The Linked Clinical Trials (LCT) Initiative, a repurposing program that aims to identify existing medicines which can slow the progression of Parkinson’s disease, has resulted in a growing number of clinical trials. The partnership’s history, purpose and activities are the focus of an article, “The Linked Clinical Trials Initiative (LCT) for Parkinson’s disease,” that recently appeared in the European Journal of Neuroscience.
The International Parkinson’s LCT Initiative was conceived in 2010 by Tom Isaacs, late president and co-founder of the London-based Cure Parkinson’s Trust (CPT), and Richard Wyse, the organization’s current director of research and development.
CPT decided to support preclinical and clinical studies of potential disease-modifying therapies (DMTs) and of medications approved for other illnesses in therapy repurposing trials. Symptomatic treatments were not explored, as they were already being extensively investigated in industry-sponsored studies.
The Committee to Identify Neuroprotective Agents for Parkinson’s program greatly influenced the launch of LCT. Initiated in 2003, the program assessed more than 20 potential Parkinson’s therapies. Several were selected to enter clinical trials, but none met their primary clinical goals.
Yet given the ensuing discovery of new disease mechanisms and therapeutic targets, as well as the growing notion that some of the first events in Parkinson’s development occur outside the brain, it seemed “very reasonable to revisit the concept of drug repurposing in [Parkinson’s],” researchers wrote.
LCT’s initial focus was to gain insight from key opinion leaders on appropriate medications to test for potential therapies in Phase 2 trials of Parkinson’s. If successful, these trials would lead to Phase 3 studies and market possible new therapies.
The goal was to have multiple parallel trials comparing different therapies with a similar protocol. Yet the need to for different placebos and durations of treatment, among other factors, made this impossible.
Patrik Brundin, MD, then working at Sweden’s Lund University, agreed to chair the LCT scientific committee. Isaacs and Wyse approached Brundin because of his contributions to the Parkinson’s field and deep understanding of clinical and basic science. Overall, the scientists involved in LCT felt that studies should look at impaired processes — such as neuroinflammation or energy metabolism — and favor compounds able to affect more than one such process. Also, as there was no DMT for Parkinson’s, the disease was an attractive target for therapy repurposing, an approach that can be significantly time- and cost effective to find new medications.

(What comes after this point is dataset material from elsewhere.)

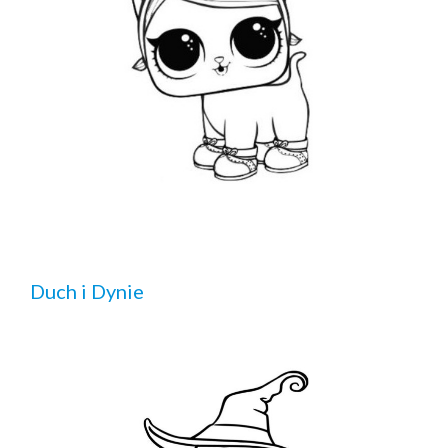
Duch i Dynie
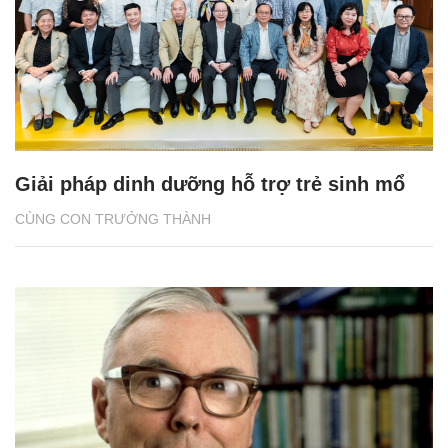
Giải pháp dinh dưỡng hỗ trợ trẻ sinh mổ
CÙNG CON TRƯỞNG THÀNH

The effort included eight scientists, including Brundin. Another scientist, Jeffrey Conn, PhD, of Tennessee’s Vanderbilt University Medical Center, was a global expert in blood-brain barrier penetration and pharmacology. The blood-brain barrier is a semipermeable membrane that protects the brain from the outside environment. Penetrating this barrier and reaching the brain is critical in treating neurological diseases.
Three patients, including Isaacs, attended the first LCT meeting in 2012 at the Van Andel Research Institute in Grand Rapids, Michigan. Also present were representatives from the Michael J. Fox Foundation for Parkinson’s Research, the Parkinson’s Foundation, and Parkinson’s UK. Since then, patient participation has increased, providing immediate access to their perspectives and discussions on trial design and continuation, as well as compliance with specific therapies.